[EXCERPT PROVIDED]:
◆ ◆ ◆
# Lesson 4

Congruent Triangles, Part 2

## 4.1: Make That Triangle (5 minutes)

### Warm-up

From middle school, students should be familiar with the idea that only some information is needed to uniquely determine a triangle, and this warm-up emphasizes that not every piece of information you can measure about a triangle is needed to draw it. This activity allows students to practice using the tools they will need in subsequent activities.

Making dynamic geometry software available gives students an opportunity to choose appropriate tools strategically (MP5).

### Student Facing

Draw triangle \(ABC\) with these measurements:

- Angle \(A\) is 40 degrees.
- Angle \(B\) is 20 degrees.
- Angle \(C\) is 120 degrees.
- Segment \(AB\) is 5 centimeters.
- Segment \(AC\) is 2 centimeters.
- Segment \(BC\) is 3.7 centimeters.

Highlight each piece of given information that you used. Check your triangle to make sure the remaining measurements match.

### Student Response

For access, consult one of our IM Certified Partners.
◆ ◆ ◆
[DATASET EXCERPTS]:
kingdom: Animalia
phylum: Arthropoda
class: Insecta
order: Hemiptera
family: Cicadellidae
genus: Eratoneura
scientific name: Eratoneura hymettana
◆ ◆ ◆
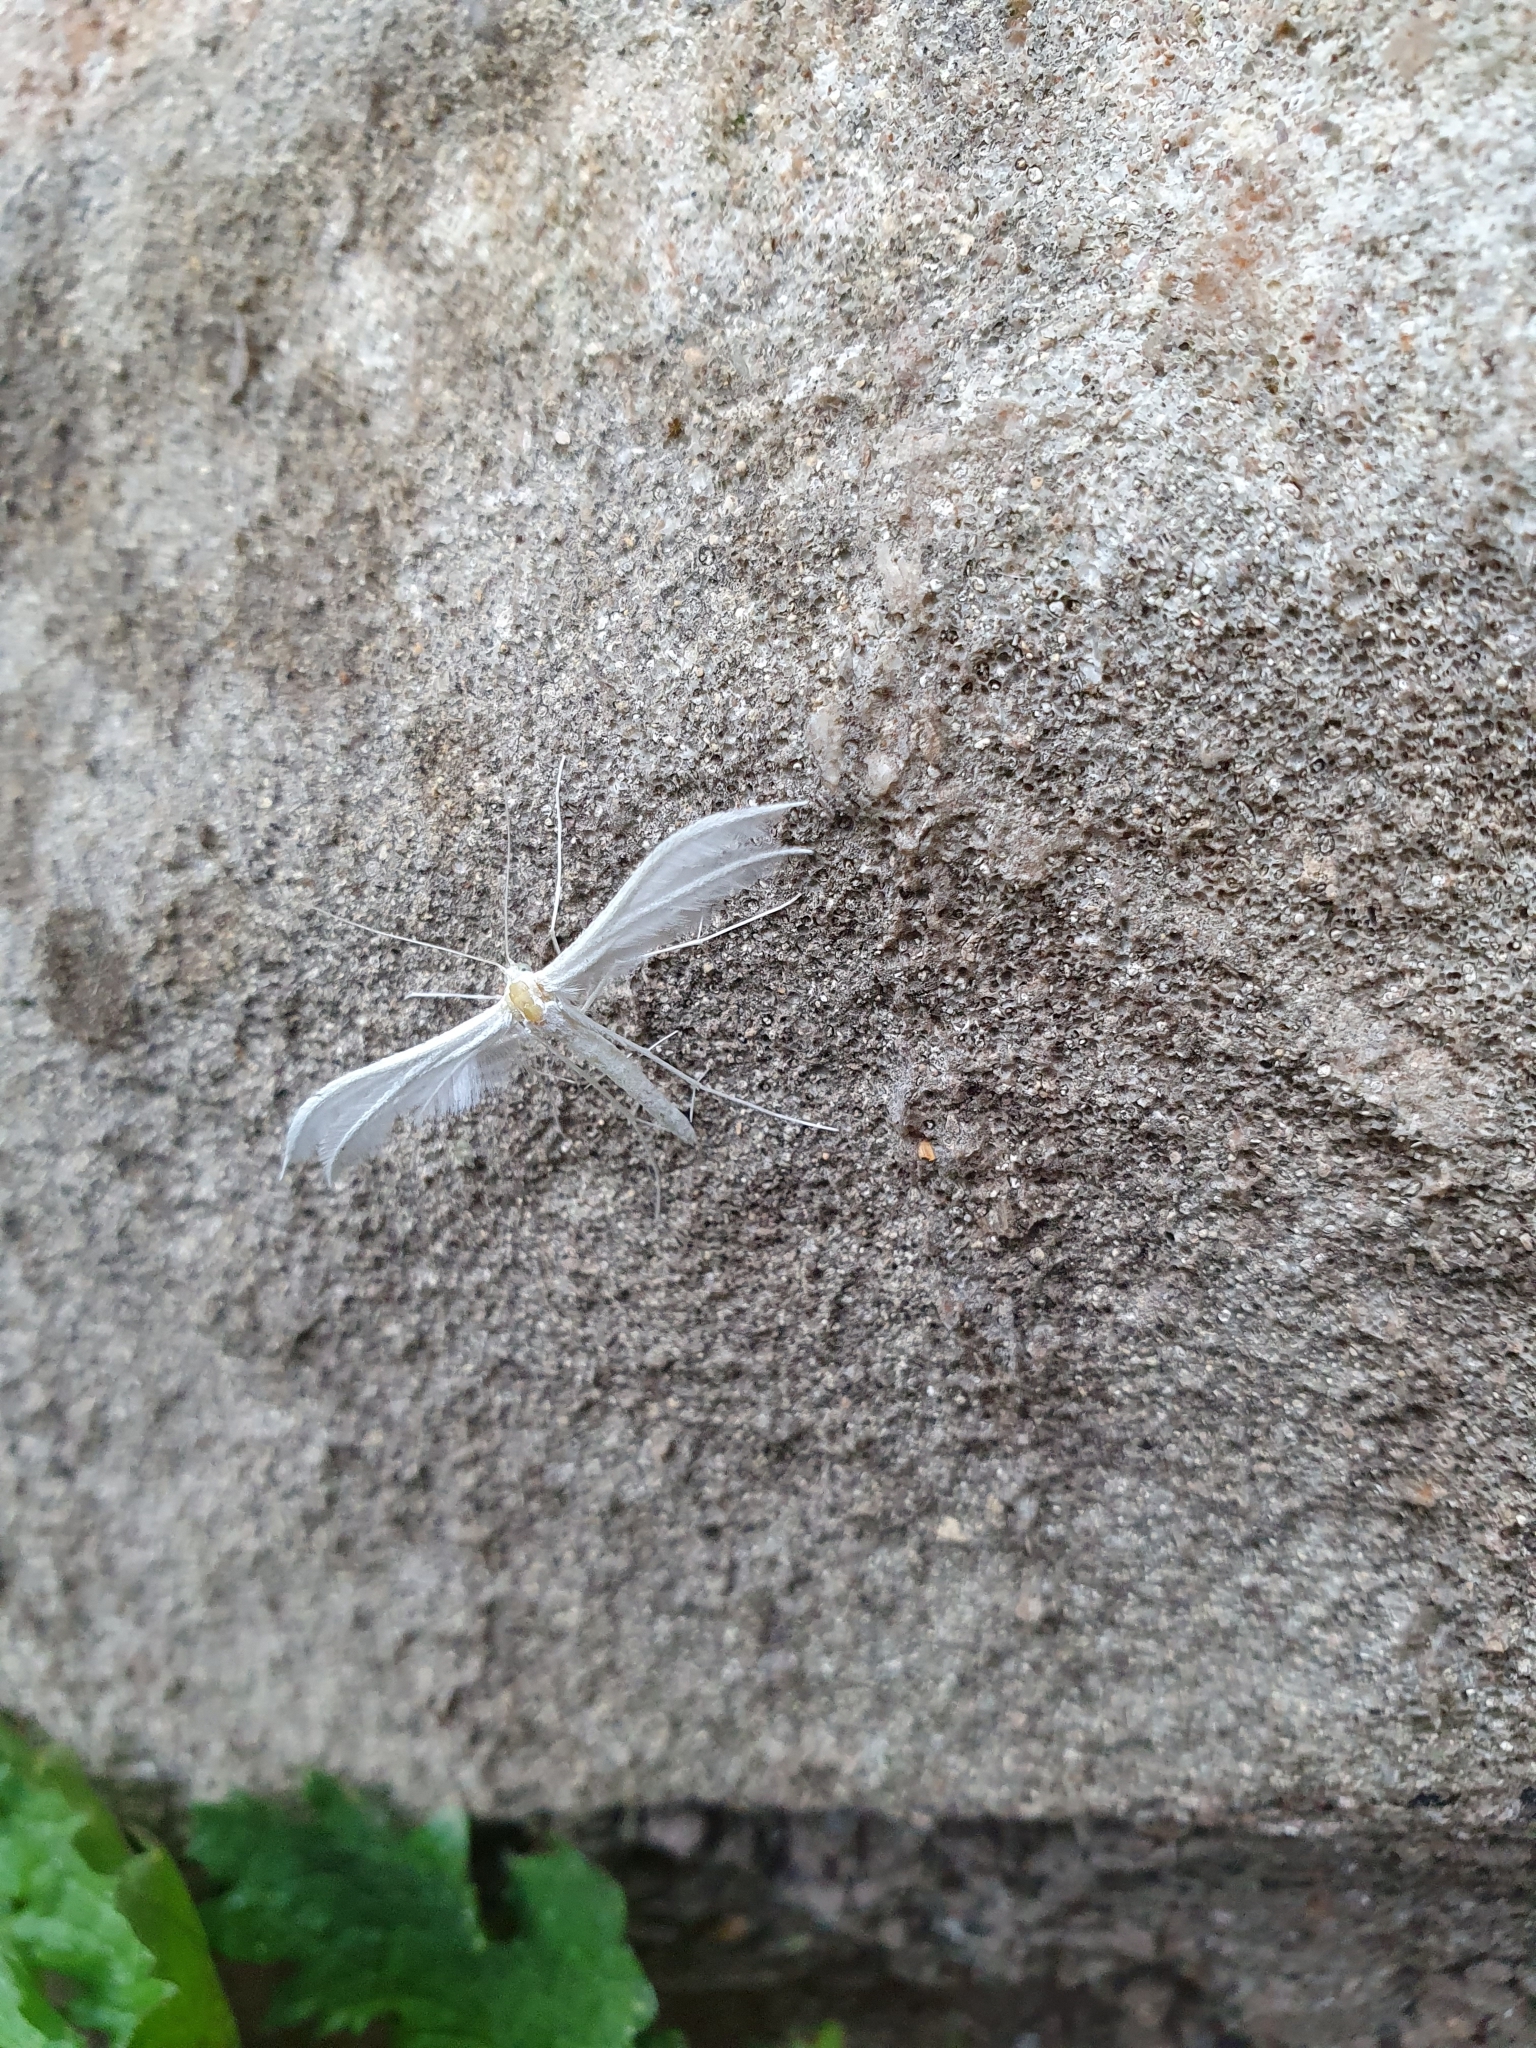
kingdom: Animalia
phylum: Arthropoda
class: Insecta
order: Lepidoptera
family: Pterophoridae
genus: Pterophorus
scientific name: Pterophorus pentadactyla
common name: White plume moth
◆ ◆ ◆
[GIVEN TASK]: Pick up the congruent triangles lesson after its final line and write what comes next.

[OUTPUT BELOW]:
### Activity Synthesis

The goal of this discussion is for students to be clear that not every piece of given information was used to draw a unique triangle, and so some information wasn’t needed to be sure that all the triangles are congruent. This discussion gives an initial opportunity to begin to connect these ideas:

- Not every piece of information you can measure about one triangle is needed to make an exact copy of that triangle.
- Not every piece of information you can measure about two triangles is needed to prove the triangles are congruent.

If needed, demonstrate how to use protractors and rulers precisely. Discuss the level of precision possible with the given tools (the triangle built with \(AB=5, AC=2\), and \(m \angle A =40^\circ\) actually has \(BC=3.699, m \angle C=119.66^\circ\), and \(m \angle B=20.34^\circ\)). Since the goal is to write a proof without numbers, we can focus on the number of measurements needed to draw a congruent triangle, so rounding and drawings that are close enough will be just fine.

## 4.2: Info Gap: Too Much Information (20 minutes)

### Activity

This Info Gap activity gives students an opportunity to determine and request the information needed to construct a triangle congruent to the given triangle.

The Info Gap structure requires students to make sense of problems by determining what information is necessary, and then to ask for information they need to solve it. This may take several rounds of discussion if their first requests do not yield the information they need (MP1). It also allows them to refine the language they use and ask increasingly more precise questions until they get the information they need (MP6).

Monitor for students who asked for limited information either successfully (Angle-Side-Angle, Side-Angle-Side, Side-Side-Side) or unsuccessfully (Angle-Angle-Angle, Side-Side).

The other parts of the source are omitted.